The Merry Widow is a lukewarm adaptations of the famous operetta, which was filmed before (in 1932) with a (IMHO) better cast – Maurice Chavalier and Jeannette MacDonald. The 1932 movie is generally a better one than this one (by miles). Lana Turner, who plays the widow of the title, is as lackluster as always. What can I say about her? No great actress, but she did have the star quality and managed to pull off more good movies than many more talented actresses. The male lead was taken over by Fernando Lamas – since I’m not a fan of the Latin lover types, I’ll just say skip.
Perdita’s lats movie under contract was Scandal at Scourie, a later Greer Garson movie. By 1952, Greer was not the major star she was in the early to mid 1940s – her movies were never as good as they were back then. However, she was always extremely watchable and could lively up even mundane material. Here she is again paired with Walter Pidgeon, in a touching story about.
Perdita made only one more movie, in 1957, John Wayne’s Jet Pilot. After that she completely dissipated from the Hollywood scene.
In early 1950, not long after she came to Hollywood, Perdita was seen with Ronald Reagan. It didn’t last long, unfortunately.
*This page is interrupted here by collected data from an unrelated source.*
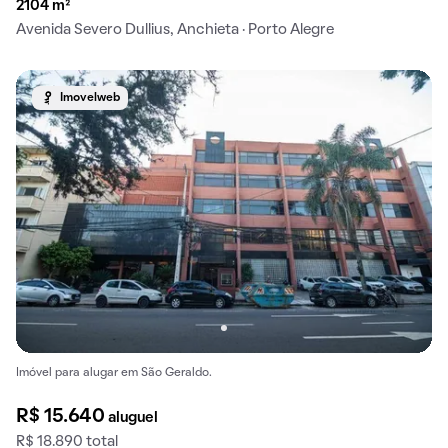
2104 m²
Avenida Severo Dullius, Anchieta · Porto Alegre
Imovelweb
Imóvel para alugar em São Geraldo.
R$ 15.640
aluguel
R$ 18.890 total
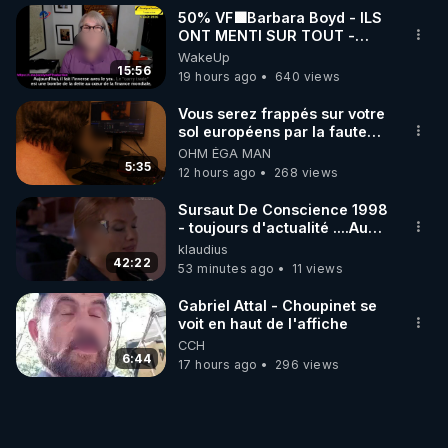
50% VF🟩Barbara Boyd - ILS
ONT MENTI SUR TOUT -
Jocelyne Traduction
WakeUp
15:56
19 hours ago
640 views
Vous serez frappés sur votre
sol européens par la faute
des dirigeants qui s'en
OHM ÉGA MAN
mettent dans le nez
5:35
12 hours ago
268 views
Sursaut De Conscience 1998
- toujours d'actualité ....Au
Dela Du Réel
klaudius
42:22
53 minutes ago
11 views
Gabriel Attal - Choupinet se
voit en haut de l'affiche
CCH
6:44
17 hours ago
296 views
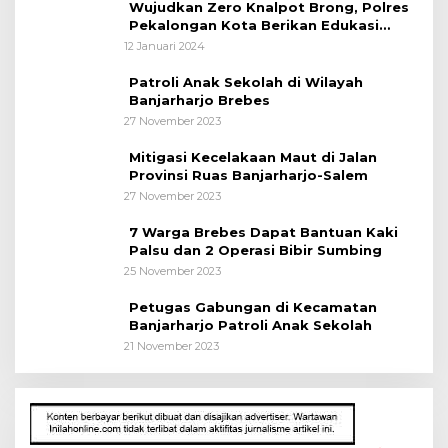
Wujudkan Zero Knalpot Brong, Polres
Pekalongan Kota Berikan Edukasi
Kepada Pelajar
12 Januari 2024
Patroli Anak Sekolah di Wilayah
Banjarharjo Brebes
27 November 2023
Mitigasi Kecelakaan Maut di Jalan
Provinsi Ruas Banjarharjo-Salem
27 November 2023
7 Warga Brebes Dapat Bantuan Kaki
Palsu dan 2 Operasi Bibir Sumbing
25 November 2023
Petugas Gabungan di Kecamatan
Banjarharjo Patroli Anak Sekolah
21 November 2023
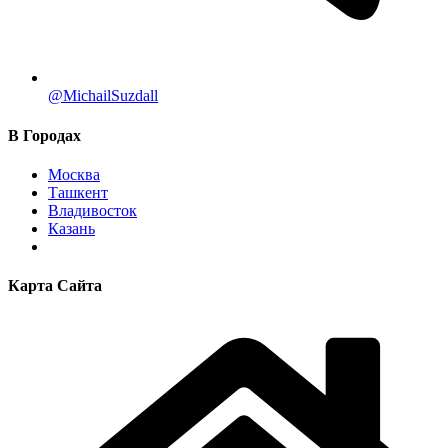
@MichailSuzdall
В Городах
Москва
Ташкент
Владивосток
Казань
Карта Сайта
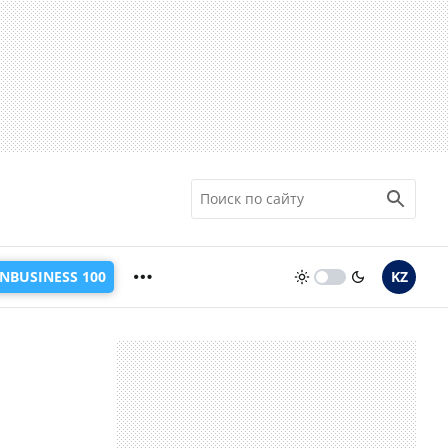
INBUSINESS 100
KZ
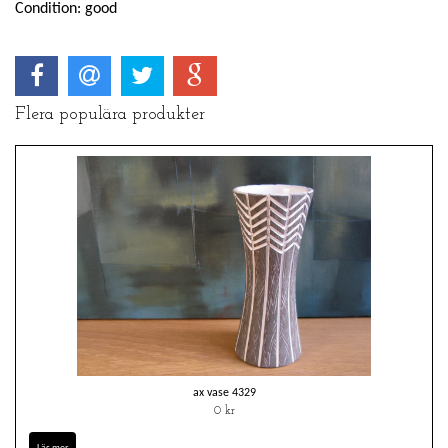
Condition: good
Flera populära produkter
ax vase 4329
0 kr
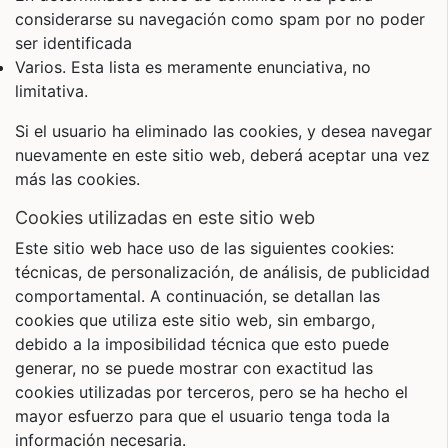
considerarse su navegación como spam por no poder
ser identificada
Varios. Esta lista es meramente enunciativa, no
limitativa.
Si el usuario ha eliminado las cookies, y desea navegar
nuevamente en este sitio web, deberá aceptar una vez
más las cookies.
cookies utilizadas en este sitio web
Este sitio web hace uso de las siguientes cookies:
técnicas, de personalización, de análisis, de publicidad
comportamental. A continuación, se detallan las
cookies que utiliza este sitio web, sin embargo,
debido a la imposibilidad técnica que esto puede
generar, no se puede mostrar con exactitud las
cookies utilizadas por terceros, pero se ha hecho el
mayor esfuerzo para que el usuario tenga toda la
información necesaria.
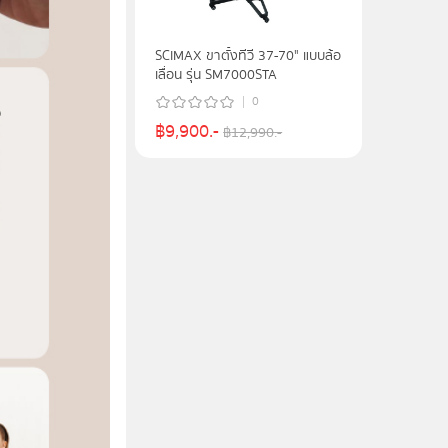
SCIMAX ขาตั้งทีวี 37-70" แบบล้อ
เลื่อน รุ่น SM7000STA
0
฿
9,900
.-
฿
12,990
.-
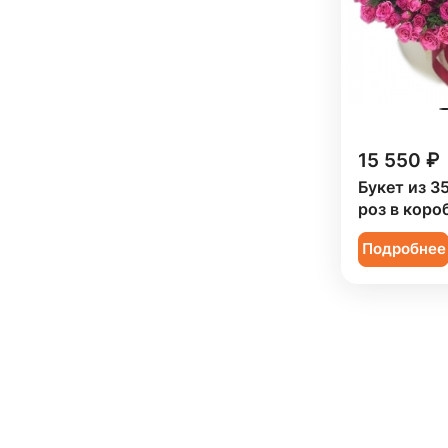
Эустома (
47
)
15 550 ₽
Букет из 3
роз в коро
Подробнее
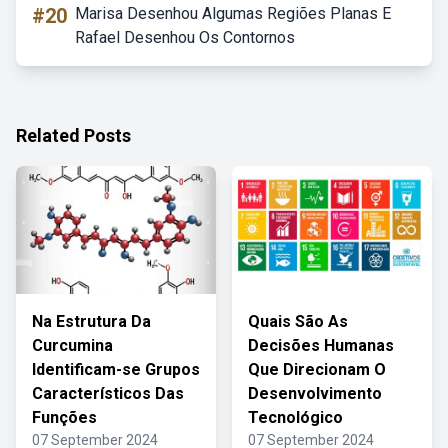
#20
Marisa Desenhou Algumas Regiões Planas E
Rafael Desenhou Os Contornos
Related Posts
Na Estrutura Da
Quais São As
Curcumina
Decisões Humanas
Identificam-se Grupos
Que Direcionam O
Característicos Das
Desenvolvimento
Funções
Tecnológico
07 September 2024
07 September 2024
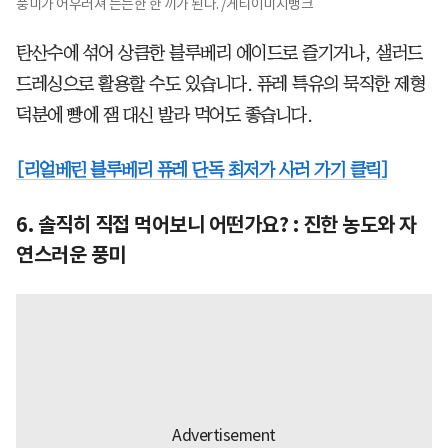
풍미가 어우러져 든든한 한 끼가 된다. /게티이미지뱅크
탄산수에 섞어 상큼한 블루베리 에이드로 즐기거나, 샐러드
드레싱으로 활용할 수도 있습니다. 퓨레 특유의 묵직한 제형
덕분에 빵에 잼 대신 발라 먹어도 좋습니다.
[리얼베린 블루베리 퓨레 단독 최저가 사러 가기 클릭]
6. 솔직히 직접 먹어보니 어떤가요? : 진한 농도와 자
연스러운 풍미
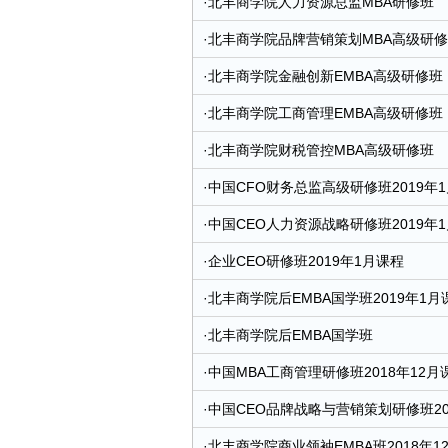
·
北丰商学院人力资源总监MBA研修班
·
北丰商学院品牌营销策划MBA高级研
·
北丰商学院金融创新EMBA高级研修班
·
北丰商学院工商管理EMBA高级研修班
·
北丰商学院财税管控MBA高级研修班
·
中国CFO财务总监高级研修班2019年
·
中国CEO人力资源战略研修班2019年
·
企业CEO研修班2019年1月课程
·
北丰商学院后EMBA国学班2019年1月
·
北丰商学院后EMBA国学班
·
中国MBA工商管理研修班2018年12月
·
中国CEO品牌战略与营销策划研修班20
·
北丰商学院商业领袖EMBA班2018年1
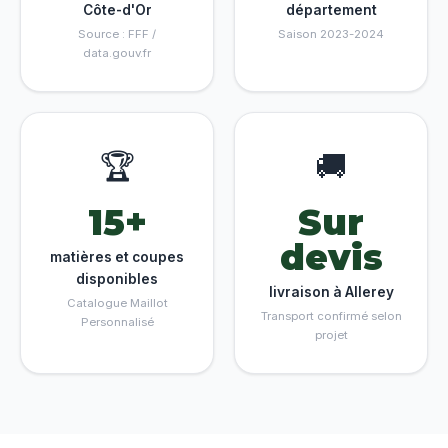
Côte-d'Or
département
Source : FFF /
Saison 2023-2024
data.gouv.fr
🏆
🚚
15+
Sur
devis
matières et coupes
disponibles
livraison à Allerey
Catalogue Maillot
Transport confirmé selon
Personnalisé
projet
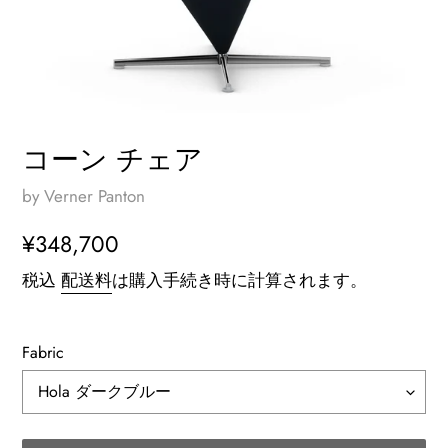
コーン チェア
by Verner Panton
通
¥348,700
常
税込
配送料
は購入手続き時に計算されます。
価
格
Fabric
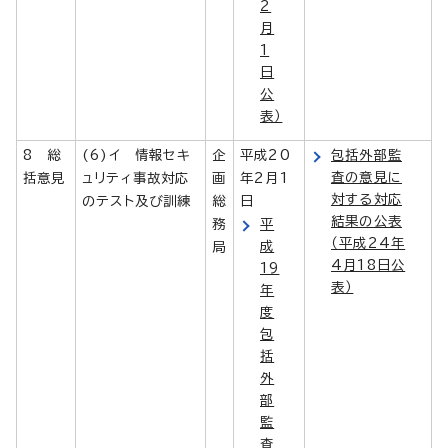
2
月
1
日
公
表）
8 総
(6)イ 情報セキ
企
平成20
包括外部監
査の意見に
括意見
ュリティ事故対応
画
年2月1
対する対応
のテスト及び訓練
総
日
結果の公表
務
平
（平成24年
成
局
4月18日公
19
表）
年
度
包
括
外
部
監
査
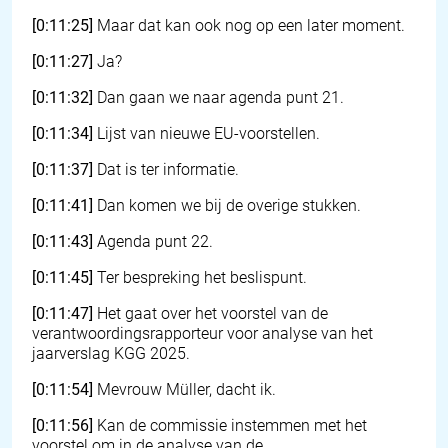
[0:11:25]
Maar dat kan ook nog op een later moment.
[0:11:27]
Ja?
[0:11:32]
Dan gaan we naar agenda punt 21.
[0:11:34]
Lijst van nieuwe EU-voorstellen.
[0:11:37]
Dat is ter informatie.
[0:11:41]
Dan komen we bij de overige stukken.
[0:11:43]
Agenda punt 22.
[0:11:45]
Ter bespreking het beslispunt.
[0:11:47]
Het gaat over het voorstel van de
verantwoordingsrapporteur voor analyse van het
jaarverslag KGG 2025.
[0:11:54]
Mevrouw Müller, dacht ik.
[0:11:56]
Kan de commissie instemmen met het
voorstel om in de analyse van de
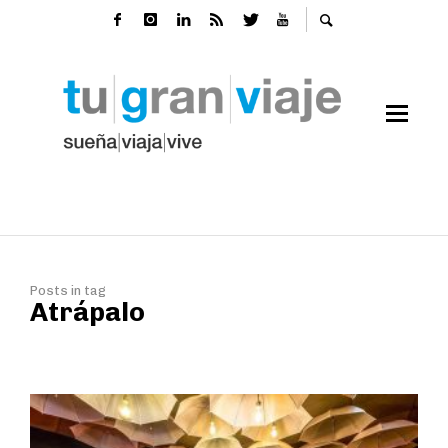
Posts in tag
Atrápalo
Fortunately, another man came into his place.
His name was Felix Ferry, known as Fefe or Fifi Ferry, a famous movie agent. Ferry sure had a colorful life. Born in 1897 in Romania, he moved to Monaco and helped make Monte Carlo the hubbub of European jet set. He came to the States and opened and former owned of a top-notch New York restaurant, Monte Carlo. Ferry had connection with some shady characters, including mobster Frank Costello. He was also engaged for a time to dancer Hilda Knight. Ann Woodward, who famously killed her wealthy husband William Woodward, was a dancer at one of Fefe’s nightclubs before her marriage.
Fefe was a slight man, under 5’5”, but with a magnetic presence and great charisma. As Fefe’s fiancee, Perdita mingled with the higher-ups of Hollywood (she was often likened to Elizabeth Taylor, whom she knew personally), and was a good friend of famous astrologer Carroll Righter.
In June 1953, Perdita went to Europe for the first time. She was to be married to Ferry in Germany. The couple traveled around a great deal before the nuptials were to take place. However, during one such trip, Fefe died from a sudden heart attack. The wedding was only three days away. Perdita, who was expecting to get married to a wealthy man, brought only a small sum of money with her. Fefe was dead, she was not his legal successor – she had no right to any of his inheritance. She didn’t have enough even to return back to the States. Fiercely independent and unwilling to fall onto the kindness of strangers, she hitch hiked to Paris, talked to some of Fefe’s friends, and got herself a spot as the chanteuse in the posh nightclub, the Elephant Blanc. Her show was a smash – soon she was overrun with offers for other engagements. She appeared for a time in Carroll’s, another fashionable nights spot, and toured a great deal (most notably to Egypt).
When an US newspaperman interviewed her in 1954, almost a year later, Perdita expressed her deep sorrow over Fefe’s death, but also a certain satisfaction over her present situation. She had no plans to return to the US any time soon, and she obviously enjoyed the “French living”.
In early 1955, Perdita became an ambassador for French wine. She gushed to the papers how wonderful French wine was, much better than sodas or coffee back in the States. In September of that year, Perdita was seriously injured in a car crash near Milan. She managed to recuperate and after such a life or death situation, came to the conclusion that it was time to return to the States in 1956, to continue her movie career.
What happened afterwards is a mystery to me. She returned to Europe and didn’t make another movie. Perdita got married to a French man, a Mr. Dalbavie, after 1958. Her son, Marc-André Dalbavie, was born on February 10, 1961. He became a famous composer.
I have no idea where Perdita is today, but I hope she had a good life!